Work instructions
Could you set out every line of the records below as a numbered list, leaving out any blank lines?

Data provided
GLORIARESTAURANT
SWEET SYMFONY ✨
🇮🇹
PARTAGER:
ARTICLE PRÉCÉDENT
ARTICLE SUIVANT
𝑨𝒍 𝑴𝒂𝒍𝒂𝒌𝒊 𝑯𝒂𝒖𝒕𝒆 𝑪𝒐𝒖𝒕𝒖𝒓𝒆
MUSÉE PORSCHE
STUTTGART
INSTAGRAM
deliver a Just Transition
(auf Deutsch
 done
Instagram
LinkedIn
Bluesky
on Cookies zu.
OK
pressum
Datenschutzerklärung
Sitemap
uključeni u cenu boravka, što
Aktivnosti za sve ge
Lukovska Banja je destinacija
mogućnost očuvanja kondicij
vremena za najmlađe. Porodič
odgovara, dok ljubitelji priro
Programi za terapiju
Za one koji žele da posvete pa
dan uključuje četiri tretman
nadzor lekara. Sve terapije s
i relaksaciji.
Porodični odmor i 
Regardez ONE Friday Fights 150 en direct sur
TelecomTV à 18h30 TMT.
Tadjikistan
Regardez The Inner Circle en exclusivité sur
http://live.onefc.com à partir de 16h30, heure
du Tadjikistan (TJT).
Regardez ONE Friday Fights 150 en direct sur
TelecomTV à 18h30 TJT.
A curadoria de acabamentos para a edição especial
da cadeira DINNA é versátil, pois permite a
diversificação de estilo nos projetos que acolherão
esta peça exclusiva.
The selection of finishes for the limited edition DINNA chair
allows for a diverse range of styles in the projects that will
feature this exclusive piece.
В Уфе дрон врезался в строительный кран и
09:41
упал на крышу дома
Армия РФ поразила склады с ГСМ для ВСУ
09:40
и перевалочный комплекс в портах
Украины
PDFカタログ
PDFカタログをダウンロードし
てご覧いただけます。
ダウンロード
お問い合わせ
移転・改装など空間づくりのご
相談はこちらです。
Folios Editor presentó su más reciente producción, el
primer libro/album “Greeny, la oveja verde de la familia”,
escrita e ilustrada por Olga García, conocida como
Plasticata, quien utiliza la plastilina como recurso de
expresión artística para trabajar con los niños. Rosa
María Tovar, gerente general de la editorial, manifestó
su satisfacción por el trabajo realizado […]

Result for this task
1. GLORIARESTAURANT
2. SWEET SYMFONY ✨
3. 🇮🇹
4. PARTAGER:
5. ARTICLE PRÉCÉDENT
6. ARTICLE SUIVANT
7. 𝑨𝒍 𝑴𝒂𝒍𝒂𝒌𝒊 𝑯𝒂𝒖𝒕𝒆 𝑪𝒐𝒖𝒕𝒖𝒓𝒆
8. MUSÉE PORSCHE
9. STUTTGART
10. INSTAGRAM
11. deliver a Just Transition
12. (auf Deutsch
13.  done
14. Instagram
15. LinkedIn
16. Bluesky
17. on Cookies zu.
18. OK
19. pressum
20. Datenschutzerklärung
21. Sitemap
22. uključeni u cenu boravka, što
23. Aktivnosti za sve ge
24. Lukovska Banja je destinacija
25. mogućnost očuvanja kondicij
26. vremena za najmlađe. Porodič
27. odgovara, dok ljubitelji priro
28. Programi za terapiju
29. Za one koji žele da posvete pa
30. dan uključuje četiri tretman
31. nadzor lekara. Sve terapije s
32. i relaksaciji.
33. Porodični odmor i 
34. Regardez ONE Friday Fights 150 en direct sur
35. TelecomTV à 18h30 TMT.
36. Tadjikistan
37. Regardez The Inner Circle en exclusivité sur
38. http://live.onefc.com à partir de 16h30, heure
39. du Tadjikistan (TJT).
40. Regardez ONE Friday Fights 150 en direct sur
41. TelecomTV à 18h30 TJT.
42. A curadoria de acabamentos para a edição especial
43. da cadeira DINNA é versátil, pois permite a
44. diversificação de estilo nos projetos que acolherão
45. esta peça exclusiva.
46. The selection of finishes for the limited edition DINNA chair
47. allows for a diverse range of styles in the projects that will
48. feature this exclusive piece.
49. В Уфе дрон врезался в строительный кран и
50. 09:41
51. упал на крышу дома
52. Армия РФ поразила склады с ГСМ для ВСУ
53. 09:40
54. и перевалочный комплекс в портах
55. Украины
56. PDFカタログ
57. PDFカタログをダウンロードし
58. てご覧いただけます。
59. ダウンロード
60. お問い合わせ
61. 移転・改装など空間づくりのご
62. 相談はこちらです。
63. Folios Editor presentó su más reciente producción, el
64. primer libro/album “Greeny, la oveja verde de la familia”,
65. escrita e ilustrada por Olga García, conocida como
66. Plasticata, quien utiliza la plastilina como recurso de
67. expresión artística para trabajar con los niños. Rosa
68. María Tovar, gerente general de la editorial, manifestó
69. su satisfacción por el trabajo realizado […]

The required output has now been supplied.